--- START ---

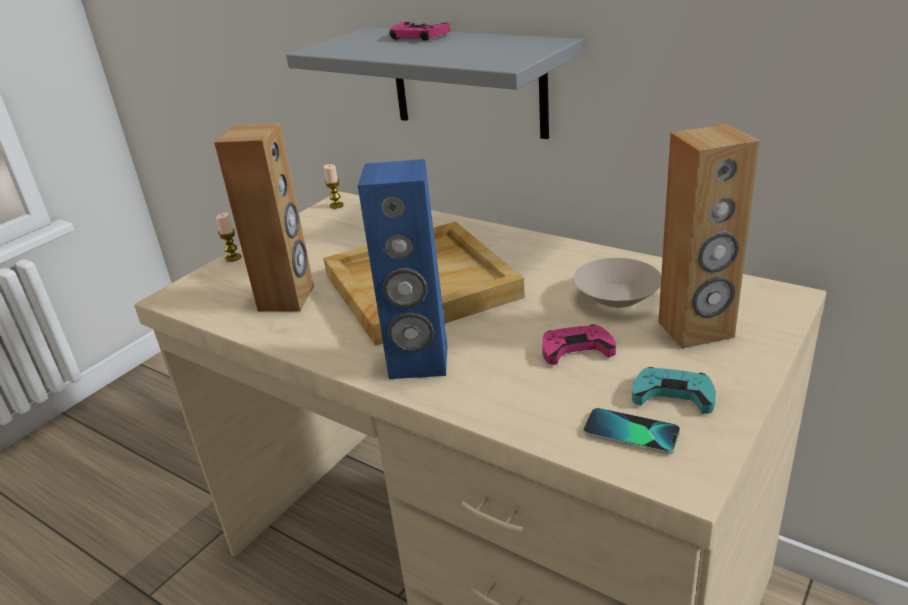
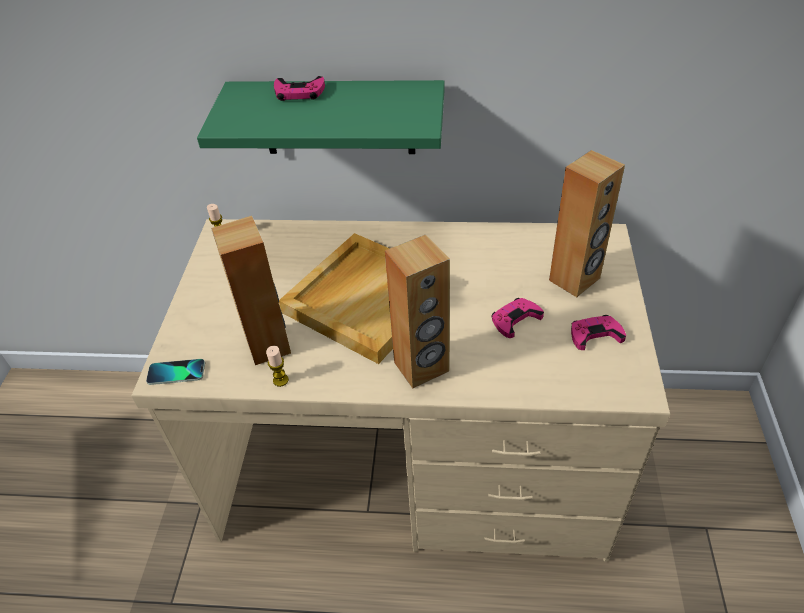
camera: 30 degrees left, 15 degrees up
(233, 258) = (178, 319): candle -> candle (280, 380)
(418, 362) = (421, 367): blue speaker -> brown speaker
(467, 81) = (338, 118): grey shelf -> green shelf
(616, 298) = (509, 268): beige bowl -> none
(631, 433) = (591, 371): phone -> phone (176, 373)
(673, 395) = (595, 335): turquoise game controller -> pink game controller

--- END ---

**REQUIRED ACTION**
Return the listing above word for word, with the pictures removed.

**RESULT OF THIS EXERCISE**
camera: 30 degrees left, 15 degrees up
(233, 258) = (178, 319): candle -> candle (280, 380)
(418, 362) = (421, 367): blue speaker -> brown speaker
(467, 81) = (338, 118): grey shelf -> green shelf
(616, 298) = (509, 268): beige bowl -> none
(631, 433) = (591, 371): phone -> phone (176, 373)
(673, 395) = (595, 335): turquoise game controller -> pink game controller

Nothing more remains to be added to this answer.